▶ _Document text_:
++++++++++++++++++++

1940 Taiwanese prefectural elections

82 (of 164) seats in all prefectural assemblies
- Turnout: 98.51% (▼0.46pp)
| Alliance | Japanese | Taiwanese |
| Seats won | 44 | 38 |
| Seat change | +8 | −2 |

= 1940 Taiwanese prefectural elections =

The Second Prefectural Assembly Elections were held on 20 November 1940 in Taiwan under Japanese rule. According to the Japanese law, half members of prefectural assembly shall be elected by the members of local assembly and the other half shall be appointed by the Governor-General . In this time, 82 seats from five prefectural assemblies were open for election. Voting was done by Electoral colleges (EC) formed by the more than 3,600 members of local assemblies. Around half of them were directly elected in the previous year, the other half were appointed by the prefectural governor .

The 1944 election was cancelled due to World War II, hence the tenure of the elected and appointed councilors was extended until the surrender of Japan in 1945.

== Electoral College size ==

Administrative divisions in Taiwan during Japanese rule

Only around 0.067% of the population were eligible to vote in the election, which includes 861 (or 0.29% of) "Japan Mainlanders" in Taiwan and 2,824 (or 0.055% of) "Taiwan Islanders" .

++++++++++++++++++++

▶ _Data provided_:
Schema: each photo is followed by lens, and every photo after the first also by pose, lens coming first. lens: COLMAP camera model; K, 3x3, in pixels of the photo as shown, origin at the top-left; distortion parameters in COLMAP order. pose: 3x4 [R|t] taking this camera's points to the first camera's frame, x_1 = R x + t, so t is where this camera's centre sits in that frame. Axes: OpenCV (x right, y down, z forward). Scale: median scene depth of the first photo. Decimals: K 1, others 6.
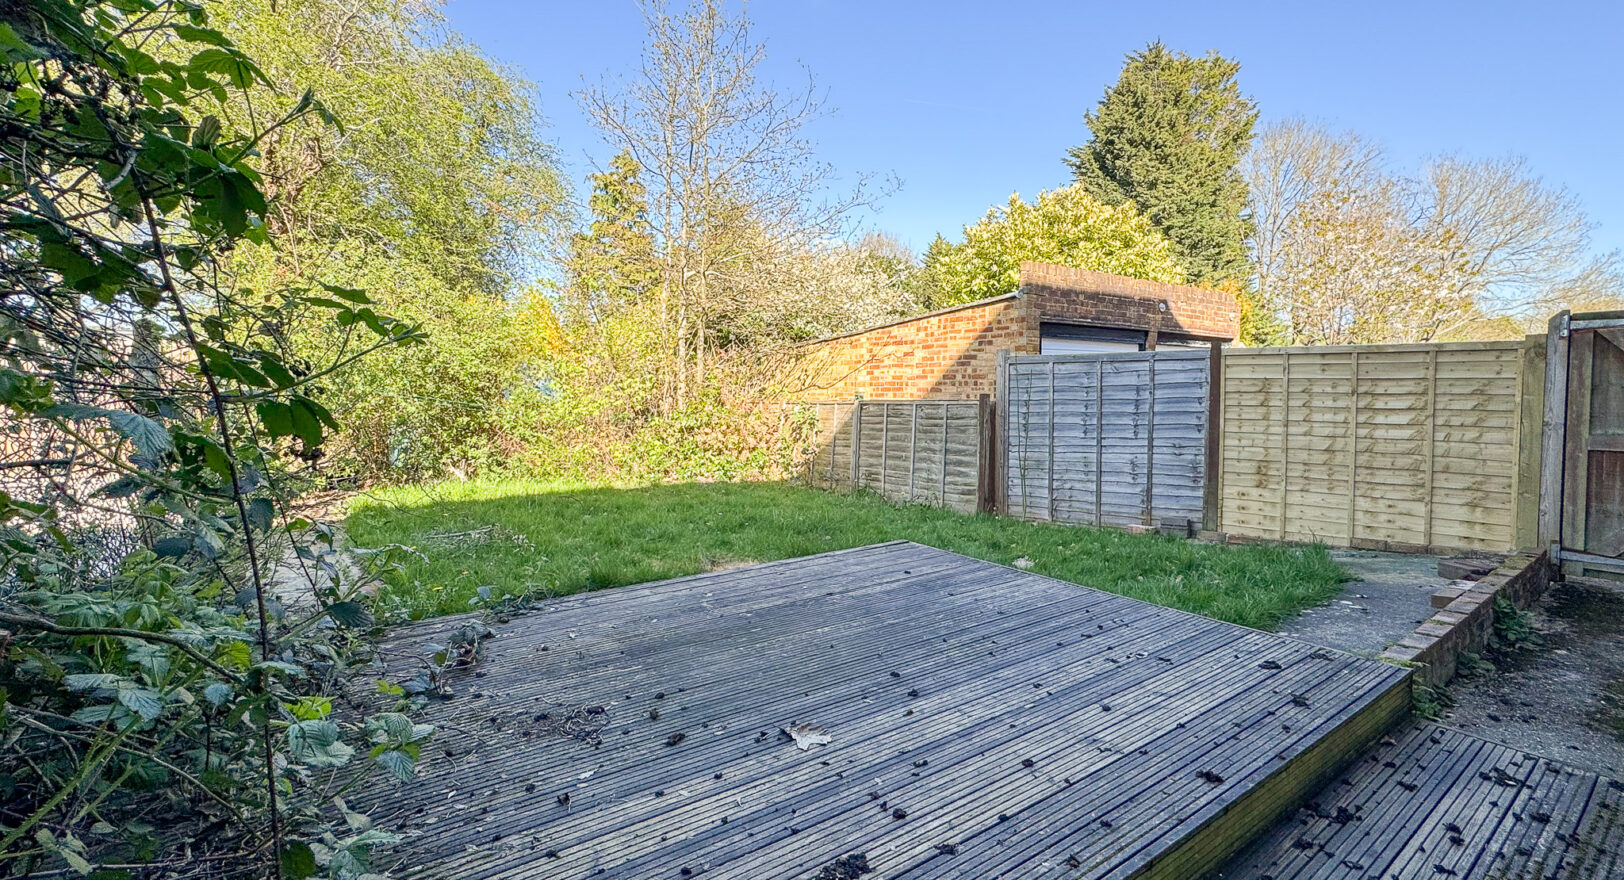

++++++++++++++++++++

▶ _Goal of the exercise_:
Give every distinct year written as a number in the 1940 Taiwanese prefectural elections text.

▶ _Exercise output_:
1940, 1944, 1945